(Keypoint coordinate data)
- Opening Delimiter -
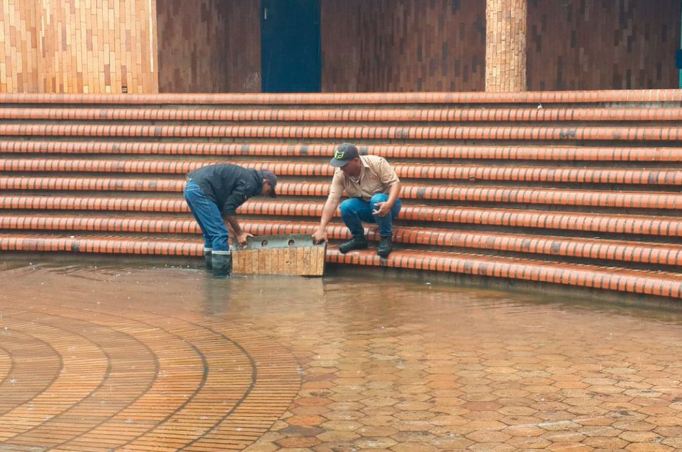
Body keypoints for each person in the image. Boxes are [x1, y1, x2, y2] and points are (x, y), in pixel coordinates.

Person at [184, 163, 277, 277]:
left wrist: (228, 226)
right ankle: (221, 279)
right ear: (266, 182)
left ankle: (210, 275)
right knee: (220, 234)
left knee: (210, 235)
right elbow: (229, 208)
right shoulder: (250, 184)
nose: (265, 194)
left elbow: (224, 208)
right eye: (268, 190)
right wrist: (239, 233)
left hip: (192, 187)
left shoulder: (246, 177)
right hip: (202, 190)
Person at [312, 143, 401, 258]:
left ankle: (385, 238)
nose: (341, 168)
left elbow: (395, 184)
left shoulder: (376, 163)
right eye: (339, 165)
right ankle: (359, 239)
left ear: (356, 160)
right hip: (367, 207)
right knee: (345, 206)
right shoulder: (340, 174)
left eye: (344, 165)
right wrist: (322, 228)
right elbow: (332, 199)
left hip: (388, 206)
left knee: (376, 199)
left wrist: (389, 204)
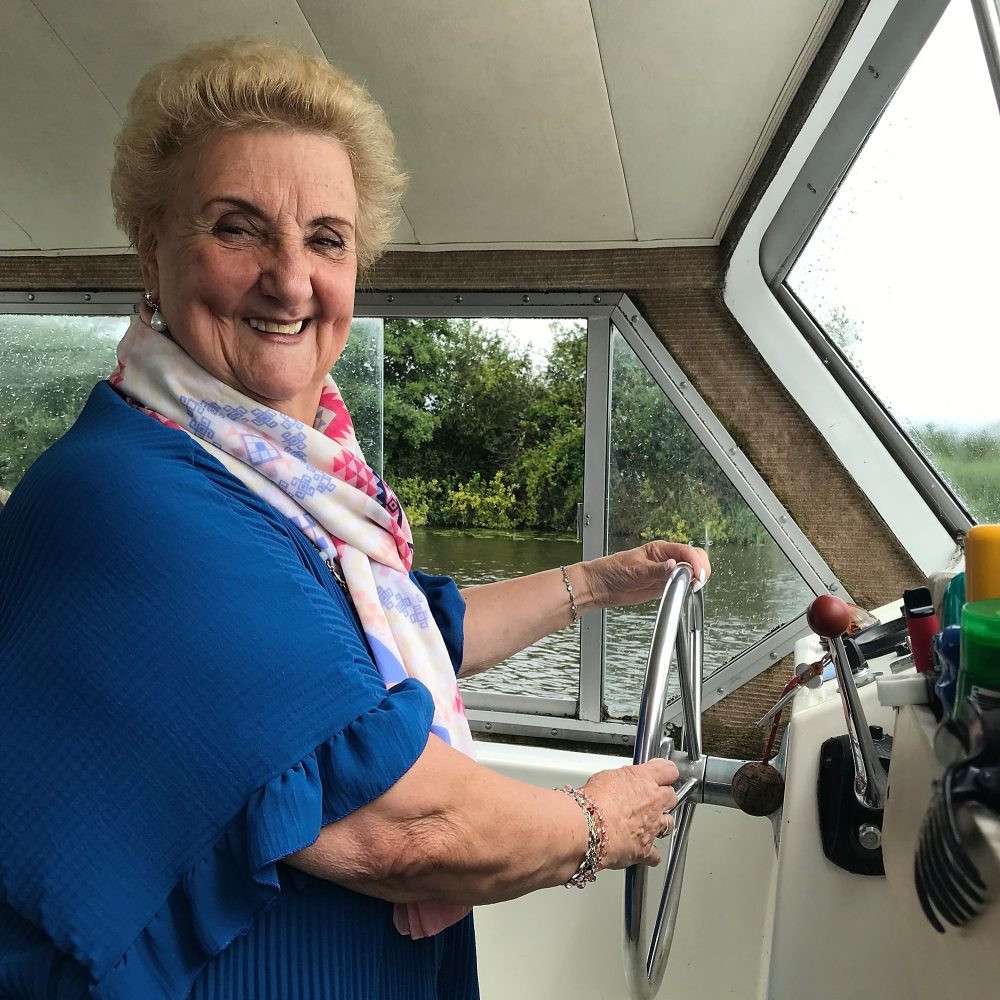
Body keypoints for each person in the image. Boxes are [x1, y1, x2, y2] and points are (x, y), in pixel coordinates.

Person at [0, 40, 711, 1000]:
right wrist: (597, 826)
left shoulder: (270, 475)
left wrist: (591, 585)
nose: (291, 282)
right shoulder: (130, 501)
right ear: (151, 248)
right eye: (239, 229)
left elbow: (405, 635)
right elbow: (406, 831)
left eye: (326, 240)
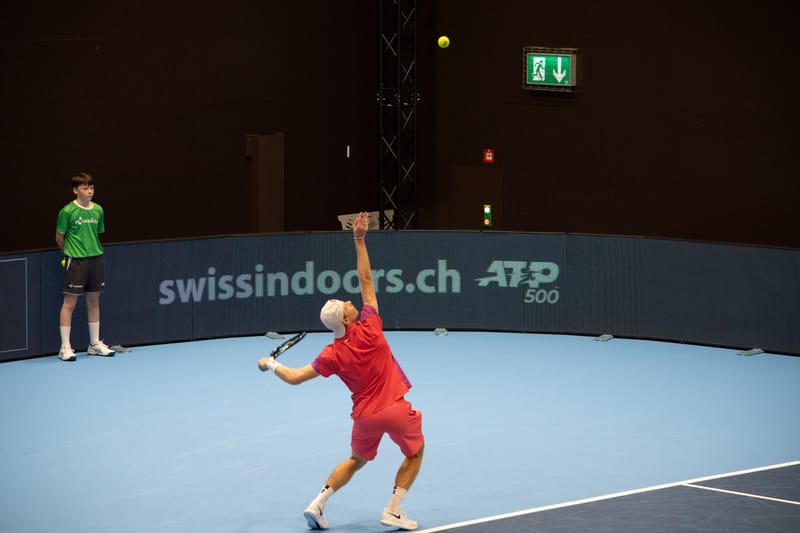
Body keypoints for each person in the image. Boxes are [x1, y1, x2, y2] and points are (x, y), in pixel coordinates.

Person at [258, 211, 424, 531]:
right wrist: (359, 239)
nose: (349, 302)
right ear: (347, 320)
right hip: (393, 408)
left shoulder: (331, 355)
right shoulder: (370, 326)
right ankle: (393, 508)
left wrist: (272, 364)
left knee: (355, 460)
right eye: (345, 305)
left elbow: (294, 378)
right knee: (416, 454)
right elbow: (366, 279)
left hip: (364, 417)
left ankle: (317, 503)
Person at [55, 172, 115, 361]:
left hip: (96, 259)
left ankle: (94, 344)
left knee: (94, 301)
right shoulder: (67, 211)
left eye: (91, 188)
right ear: (75, 190)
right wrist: (70, 254)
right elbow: (59, 237)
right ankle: (65, 347)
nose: (89, 191)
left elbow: (97, 233)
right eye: (85, 188)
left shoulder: (98, 210)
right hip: (76, 260)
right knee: (70, 303)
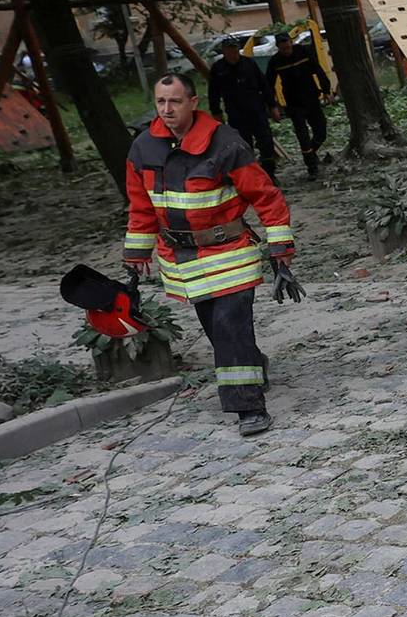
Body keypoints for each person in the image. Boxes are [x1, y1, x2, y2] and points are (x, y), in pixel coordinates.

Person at [124, 73, 296, 436]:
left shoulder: (225, 143)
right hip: (183, 259)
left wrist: (280, 247)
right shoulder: (143, 148)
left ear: (193, 102)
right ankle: (252, 364)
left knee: (230, 327)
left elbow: (265, 196)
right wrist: (137, 251)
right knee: (219, 330)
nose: (167, 109)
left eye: (175, 101)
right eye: (160, 102)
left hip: (229, 253)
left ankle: (248, 407)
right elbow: (140, 204)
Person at [207, 35, 279, 179]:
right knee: (244, 147)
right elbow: (213, 93)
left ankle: (270, 175)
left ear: (238, 49)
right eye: (228, 49)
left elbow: (264, 86)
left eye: (234, 49)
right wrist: (216, 112)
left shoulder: (249, 63)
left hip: (256, 111)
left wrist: (272, 106)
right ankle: (252, 177)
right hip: (236, 114)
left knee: (266, 143)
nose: (232, 52)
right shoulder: (218, 68)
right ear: (224, 51)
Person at [267, 31, 333, 179]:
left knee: (321, 131)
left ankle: (312, 151)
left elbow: (318, 70)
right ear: (278, 47)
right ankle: (311, 167)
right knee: (302, 135)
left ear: (291, 42)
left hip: (311, 98)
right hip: (293, 103)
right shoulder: (275, 61)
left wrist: (326, 90)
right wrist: (273, 105)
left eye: (288, 46)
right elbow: (269, 85)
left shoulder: (304, 52)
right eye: (283, 48)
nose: (286, 50)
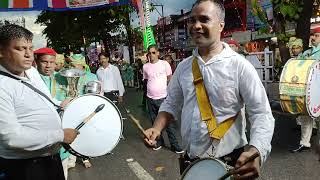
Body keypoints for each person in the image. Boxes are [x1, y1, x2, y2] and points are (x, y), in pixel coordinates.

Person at [144, 1, 274, 179]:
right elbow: (170, 104)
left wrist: (256, 151)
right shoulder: (183, 67)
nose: (196, 26)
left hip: (231, 165)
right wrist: (156, 128)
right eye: (192, 20)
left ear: (221, 25)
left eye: (204, 19)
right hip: (191, 164)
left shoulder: (240, 66)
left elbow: (261, 113)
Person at [0, 24, 78, 180]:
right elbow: (12, 138)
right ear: (1, 52)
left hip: (50, 159)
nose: (29, 54)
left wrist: (59, 103)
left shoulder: (31, 71)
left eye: (30, 48)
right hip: (26, 166)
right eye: (21, 49)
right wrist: (60, 135)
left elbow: (43, 98)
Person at [143, 44, 183, 153]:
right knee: (154, 122)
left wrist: (170, 95)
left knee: (167, 123)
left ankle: (174, 145)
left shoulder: (164, 64)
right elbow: (147, 80)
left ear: (158, 53)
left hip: (163, 98)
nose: (151, 55)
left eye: (153, 52)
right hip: (150, 98)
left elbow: (170, 79)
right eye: (149, 53)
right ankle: (159, 142)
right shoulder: (145, 67)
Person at [290, 27, 320, 153]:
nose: (313, 37)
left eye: (317, 35)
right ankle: (304, 142)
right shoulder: (308, 52)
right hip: (309, 88)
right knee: (306, 114)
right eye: (313, 35)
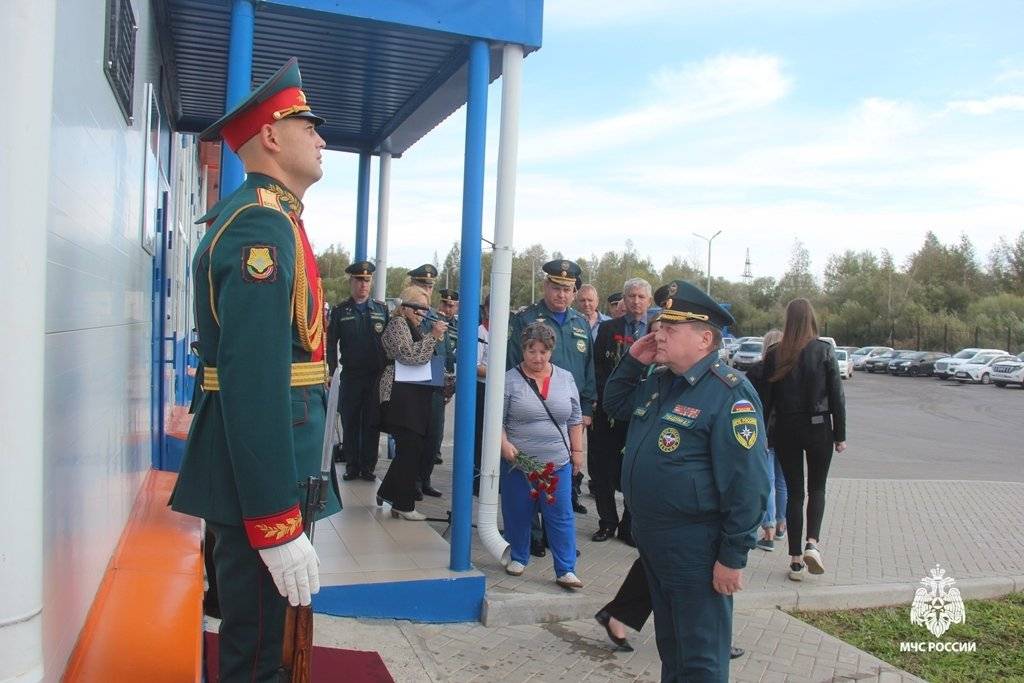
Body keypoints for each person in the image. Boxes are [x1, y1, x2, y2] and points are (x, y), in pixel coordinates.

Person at [170, 58, 341, 681]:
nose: (322, 138)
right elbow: (253, 383)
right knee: (260, 653)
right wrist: (275, 519)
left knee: (266, 640)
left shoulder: (271, 219)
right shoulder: (260, 230)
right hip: (263, 478)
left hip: (275, 465)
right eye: (309, 124)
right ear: (271, 134)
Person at [604, 279, 769, 681]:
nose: (657, 333)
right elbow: (614, 404)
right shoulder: (661, 381)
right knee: (672, 651)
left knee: (701, 660)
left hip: (696, 549)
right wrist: (632, 361)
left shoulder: (729, 394)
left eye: (670, 329)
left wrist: (732, 557)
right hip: (656, 543)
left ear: (704, 338)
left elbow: (748, 485)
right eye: (659, 325)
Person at [507, 260, 596, 551]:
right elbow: (511, 365)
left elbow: (587, 369)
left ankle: (559, 539)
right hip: (528, 410)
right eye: (556, 287)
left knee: (564, 477)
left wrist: (586, 409)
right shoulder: (526, 318)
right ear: (546, 286)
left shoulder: (580, 323)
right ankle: (531, 537)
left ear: (574, 292)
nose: (561, 294)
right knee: (528, 480)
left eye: (567, 289)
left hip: (566, 415)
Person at [761, 299, 847, 580]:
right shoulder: (824, 350)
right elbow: (837, 396)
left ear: (788, 321)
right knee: (818, 489)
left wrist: (764, 434)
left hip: (786, 429)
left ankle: (796, 560)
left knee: (795, 492)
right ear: (811, 319)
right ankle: (813, 544)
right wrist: (840, 435)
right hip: (819, 427)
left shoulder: (775, 352)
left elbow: (767, 401)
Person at [500, 323, 585, 587]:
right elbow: (496, 419)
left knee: (560, 515)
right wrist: (503, 444)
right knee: (518, 512)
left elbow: (574, 418)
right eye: (531, 351)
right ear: (522, 350)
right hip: (519, 464)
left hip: (556, 462)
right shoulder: (509, 379)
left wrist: (578, 452)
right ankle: (518, 556)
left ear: (552, 351)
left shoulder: (566, 378)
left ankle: (565, 569)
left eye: (543, 351)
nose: (538, 357)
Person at [376, 287, 449, 520]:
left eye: (426, 310)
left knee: (411, 447)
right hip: (399, 396)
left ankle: (388, 492)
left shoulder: (412, 325)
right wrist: (433, 336)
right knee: (410, 447)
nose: (421, 314)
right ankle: (403, 504)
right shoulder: (398, 324)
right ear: (405, 307)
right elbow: (409, 355)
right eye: (418, 309)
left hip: (412, 396)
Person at [590, 277, 653, 545]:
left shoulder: (656, 330)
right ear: (623, 301)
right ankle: (607, 522)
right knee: (603, 469)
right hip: (608, 410)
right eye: (631, 296)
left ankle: (629, 525)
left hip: (642, 413)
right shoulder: (608, 329)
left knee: (634, 471)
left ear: (649, 301)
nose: (636, 301)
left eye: (641, 297)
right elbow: (595, 368)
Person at [327, 260, 389, 481]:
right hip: (352, 376)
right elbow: (331, 345)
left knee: (372, 422)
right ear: (351, 282)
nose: (363, 285)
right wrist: (332, 372)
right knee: (350, 421)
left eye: (367, 280)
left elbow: (390, 344)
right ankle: (352, 466)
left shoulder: (381, 310)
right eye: (359, 280)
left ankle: (368, 467)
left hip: (375, 377)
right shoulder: (340, 311)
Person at [745, 328, 788, 552]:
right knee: (782, 481)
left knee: (768, 481)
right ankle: (782, 525)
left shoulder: (757, 371)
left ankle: (768, 530)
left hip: (764, 432)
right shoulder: (790, 371)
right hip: (786, 432)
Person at [417, 288, 458, 496]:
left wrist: (451, 379)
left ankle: (425, 479)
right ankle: (413, 482)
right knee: (419, 438)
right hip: (420, 387)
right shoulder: (422, 323)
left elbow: (449, 356)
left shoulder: (444, 326)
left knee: (434, 438)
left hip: (438, 387)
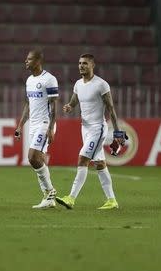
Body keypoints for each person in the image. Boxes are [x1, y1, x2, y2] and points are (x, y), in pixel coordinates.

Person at [56, 54, 126, 210]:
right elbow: (75, 100)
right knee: (100, 164)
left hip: (97, 128)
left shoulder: (101, 84)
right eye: (80, 63)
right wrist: (69, 106)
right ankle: (112, 200)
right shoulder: (78, 84)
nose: (81, 66)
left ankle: (71, 198)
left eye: (85, 63)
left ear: (92, 65)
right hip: (85, 128)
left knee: (82, 159)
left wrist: (117, 132)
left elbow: (111, 108)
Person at [14, 49, 58, 209]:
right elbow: (28, 104)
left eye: (29, 59)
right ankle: (49, 197)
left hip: (45, 123)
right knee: (36, 160)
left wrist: (51, 127)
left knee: (32, 157)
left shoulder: (49, 79)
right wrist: (20, 125)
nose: (26, 61)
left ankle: (50, 192)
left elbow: (54, 105)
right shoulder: (29, 80)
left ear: (38, 61)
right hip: (33, 124)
- Closing Delimiter -
▶ **What you will do**:
The output is the stretch above from the line with "left eye: (30, 48)" through the line with "nose: (561, 294)", copied word for word with both ends kept and every picture dropped.

▶ **Written reply**:
left eye: (30, 48)
right hip: (26, 166)
right eye: (21, 49)
right wrist: (60, 135)
left elbow: (43, 98)
Person at [143, 44, 183, 153]:
right knee: (154, 122)
left wrist: (170, 95)
left knee: (167, 123)
left ankle: (174, 145)
left shoulder: (164, 64)
right elbow: (147, 80)
left ear: (158, 53)
left hip: (163, 98)
nose: (151, 55)
left eye: (153, 52)
right hip: (150, 98)
left elbow: (170, 79)
right eye: (149, 53)
right ankle: (159, 142)
right shoulder: (145, 67)
Person at [290, 27, 320, 153]:
nose: (313, 37)
left eye: (317, 35)
right ankle: (304, 142)
right shoulder: (308, 52)
right hip: (309, 88)
right knee: (306, 114)
right eye: (313, 35)
Body keypoints for each person in the image. Boxes are [x1, y1, x2, y2] and points are (x, y), in pixel coordinates.

Person at [170, 58, 341, 681]:
nose: (322, 138)
right elbow: (253, 383)
right knee: (260, 653)
right wrist: (275, 519)
left knee: (266, 640)
left shoulder: (271, 219)
right shoulder: (260, 230)
right hip: (263, 478)
left hip: (275, 465)
right eye: (309, 124)
right ear: (271, 134)
Person at [604, 279, 769, 681]:
nose: (657, 333)
right elbow: (614, 404)
right shoulder: (661, 381)
right knee: (672, 651)
left knee: (701, 660)
left hip: (696, 549)
right wrist: (632, 361)
left shoulder: (729, 394)
left eye: (670, 329)
left wrist: (732, 557)
right hip: (656, 543)
left ear: (704, 338)
left elbow: (748, 485)
right eye: (659, 325)
Person at [507, 260, 596, 551]:
right elbow: (511, 365)
left elbow: (587, 369)
left ankle: (559, 539)
right hip: (528, 410)
right eye: (556, 287)
left knee: (564, 477)
left wrist: (586, 409)
right shoulder: (526, 318)
right ear: (546, 286)
left shoulder: (580, 323)
right ankle: (531, 537)
left ear: (574, 292)
nose: (561, 294)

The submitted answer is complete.